S: This selfish and materialist world of cowards? You listen to them? They are born in lies and raised in lies. They do not even know what a man is. Their manhood is in eternal crisis. Look at The Tiger. He is proud to be a man and he is a man. There is no uncertainty. He has been named after the king of the jungle.

A: They hate your boasting.

S: So what? They have no love in their hearts. That is the difference. The Tiger has love in his heart. That is why The Tiger is power. The Tiger does not fear like these chickenshits. That’s why The Tiger rules and no one can rule above him. Like Frankenstein’s monster we are fearless and therefore powerful.

a gust of cold water

16.01.2026

S: I was standing, reading. Always reading. From nowhere on this icy day, a gust of cold water swooped down upon my legs and feet. Entombing me in the freeze.

A: You need to cool down.

S: You cannot quench the fire. But the fire is cold.

A: You burn to no effect.

S: One spark will burn this world of sin.

A: And what is new in this quest?

S: One that I have taught and rescued with my knowledge, that one has been awarded an unconditional place at university.

A: You take the achievement as your own?

S: This one is the child of The Tiger. He follows the path that The Tiger has shown him. Service for the community. The protection of the planet.

A: You have recruited one into your army.

S: Like Satan, The Tiger stalks the world looking for his soldiers. Warriors to mould.

A: Satan owns the things of the world. What do you have?

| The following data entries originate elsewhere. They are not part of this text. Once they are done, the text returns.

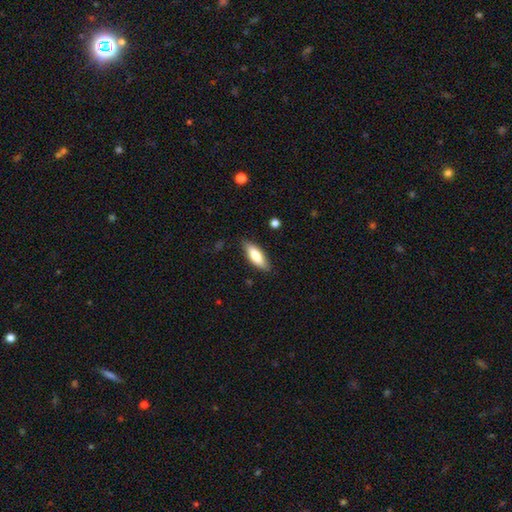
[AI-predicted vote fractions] smooth-or-featured: smooth: 78% | featured or disk: 16% | star or artifact: 6%
  how-rounded: in between: 63% | cigar-shaped: 35% | round: 2%
  merging: none: 83% | minor disturbance: 13% | major disturbance: 3% | merger: 1%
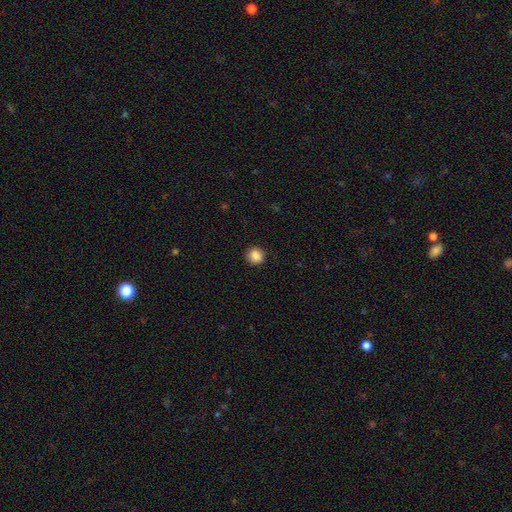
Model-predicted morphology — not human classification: Smooth or featured? Predicted: smooth (p=0.87). How rounded? Predicted: round (p=0.84). Merging? Predicted: none (p=0.91).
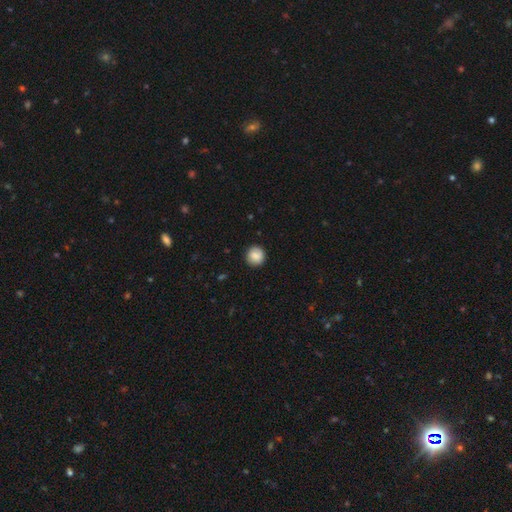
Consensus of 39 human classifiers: A smooth galaxy with no disk features (90%) that is round (97%). Merging: none (89%).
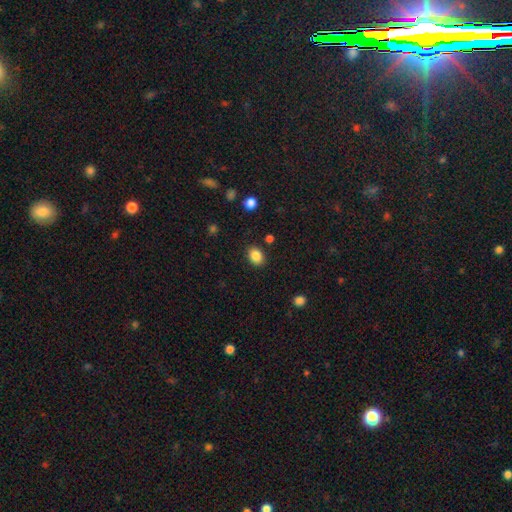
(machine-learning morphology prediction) A smooth galaxy with no disk features (86%) that is in between round and cigar-shaped (59%).

Vote fractions:
- Smooth or featured? smooth: 86% / star or artifact: 10% / featured or disk: 4%
- How rounded? in between: 59% / round: 41% / cigar-shaped: 1%
- Merging? none: 86% / minor disturbance: 9% / major disturbance: 3% / merger: 2%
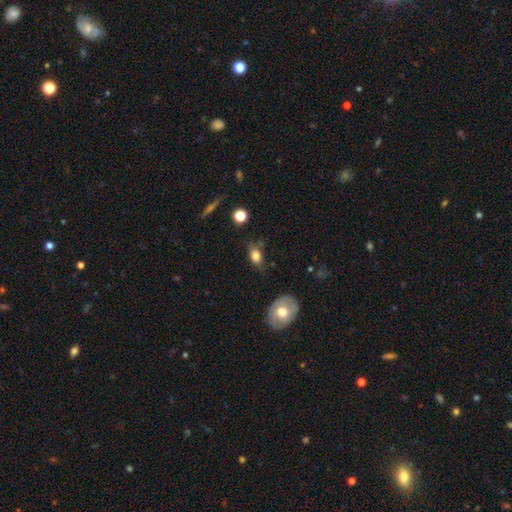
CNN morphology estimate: Q: Smooth or featured?
A: smooth (78%); runner-up: featured or disk (13%)
Q: How rounded?
A: in between (75%); runner-up: round (21%)
Q: Merging?
A: none (60%); runner-up: minor disturbance (28%)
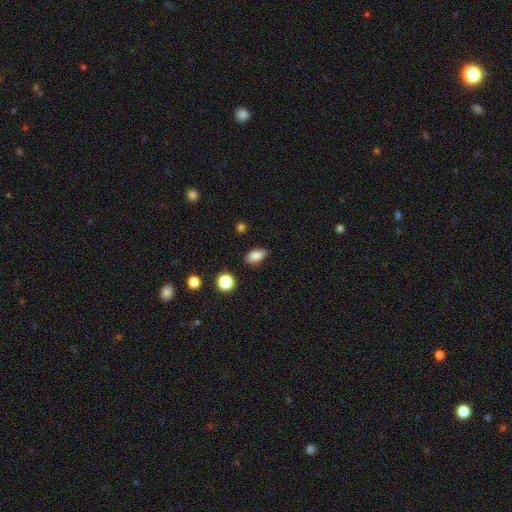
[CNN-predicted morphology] Smooth or featured: smooth — 83% (star or artifact — 9%)
How rounded: in between — 89% (round — 7%)
Merging: none — 83% (minor disturbance — 13%)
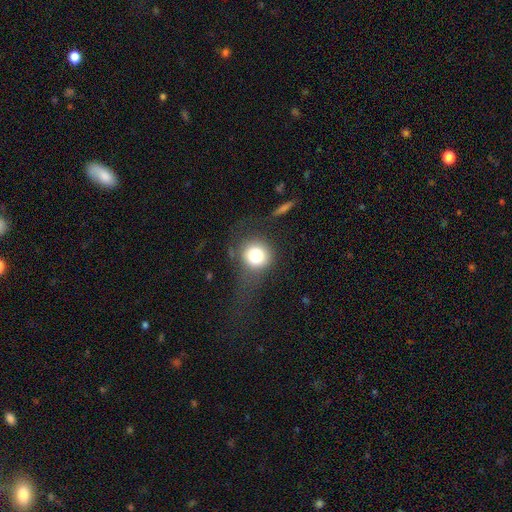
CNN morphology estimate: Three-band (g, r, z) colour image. It shows a smooth galaxy with no disk features (77%) that is round (88%). Merging: none (59%).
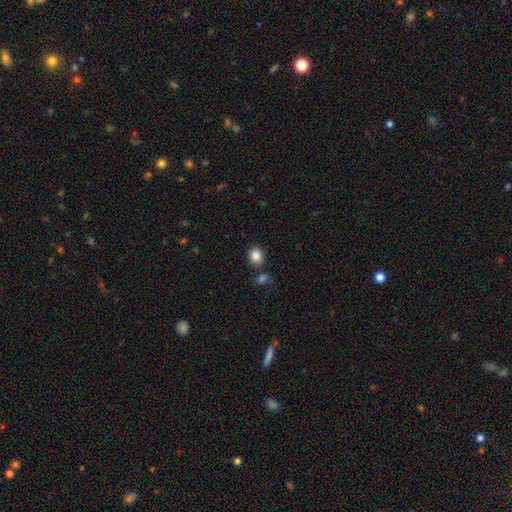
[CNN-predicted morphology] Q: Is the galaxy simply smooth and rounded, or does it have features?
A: smooth — 86%.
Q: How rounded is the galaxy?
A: round — 56%.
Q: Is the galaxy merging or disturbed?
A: none — 78%.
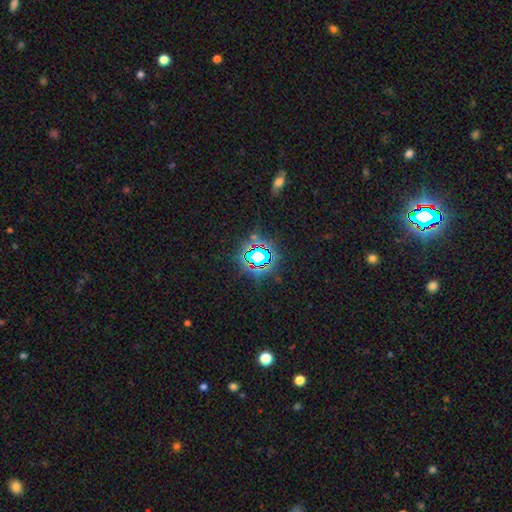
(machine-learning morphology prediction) star or artifact 71%, smooth 18%, featured or disk 11%.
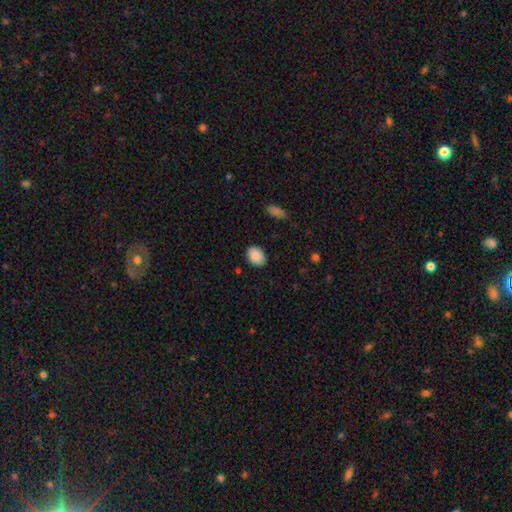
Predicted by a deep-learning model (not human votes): A smooth galaxy with no disk features (89%) that is in between round and cigar-shaped (68%). Merging: none (82%).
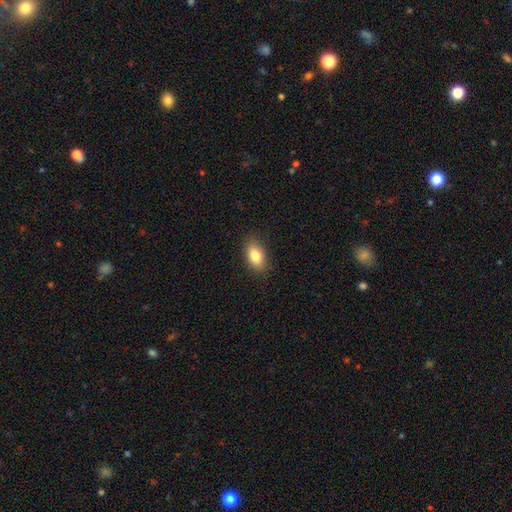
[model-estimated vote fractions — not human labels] Overall: smooth (82%). How rounded: in between (88%). Merging: none (87%).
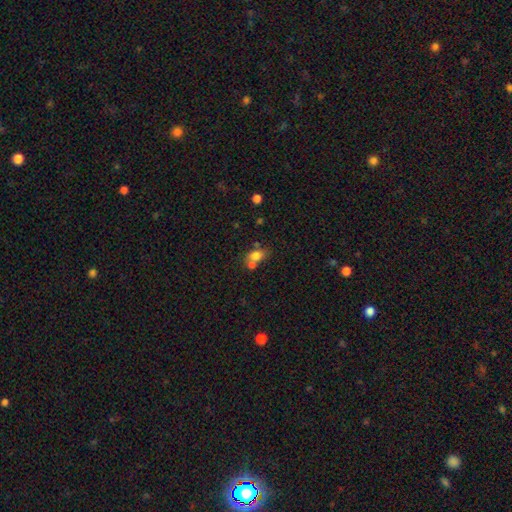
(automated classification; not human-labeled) Overall: smooth (75%). How rounded: in between (67%; round 30%). Merging: merger (45%; none 38%).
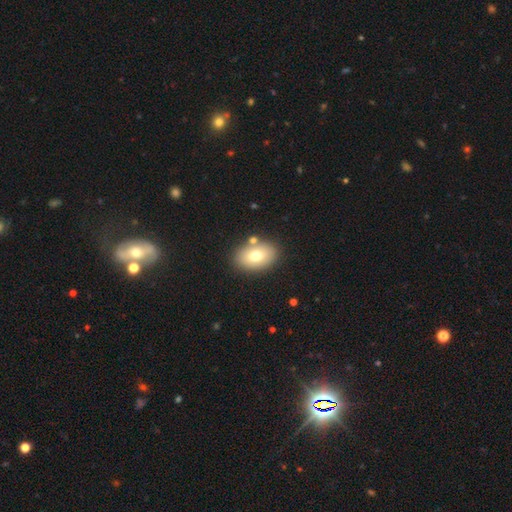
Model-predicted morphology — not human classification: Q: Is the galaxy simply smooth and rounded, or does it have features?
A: smooth — 73%.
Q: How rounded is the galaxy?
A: in between — 86%.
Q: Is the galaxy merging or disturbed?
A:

S: Wherever The Tiger sets his feet, wherever the Punjabi is at, that territory is his. That is the reward of valour.

A: One that boasts.

S: Deservedly. Because there is only one real man in this world. It is me.

work

15.01.2026

A: What do you think about work?

S: It’s a waste of time.

A: You’re saying that? You work all the time. Seven days of the week including overtime on mornings and evenings. You have won awards in every workplace. You are conscientious. You do free overtime. You volunteer at about five places.

S: An absolute waste of time.

A: Why?

S: You’ve listed all my qualities. Do I need to mention my experience and qualifications? Despite all that, I haven’t ever been given a fitting career. I don’t care what anyone says, this society is full of hate and prejudice.

A: You always say that.

S: Because it is true. In fact, they use my experience against me. Any excuse not to give you anything.

A: They think it is sour grapes.

S: They are the ones that discriminate. So they deserve criticism.

A: Why work then?

S: It’s certainly not worth it. Who knows why?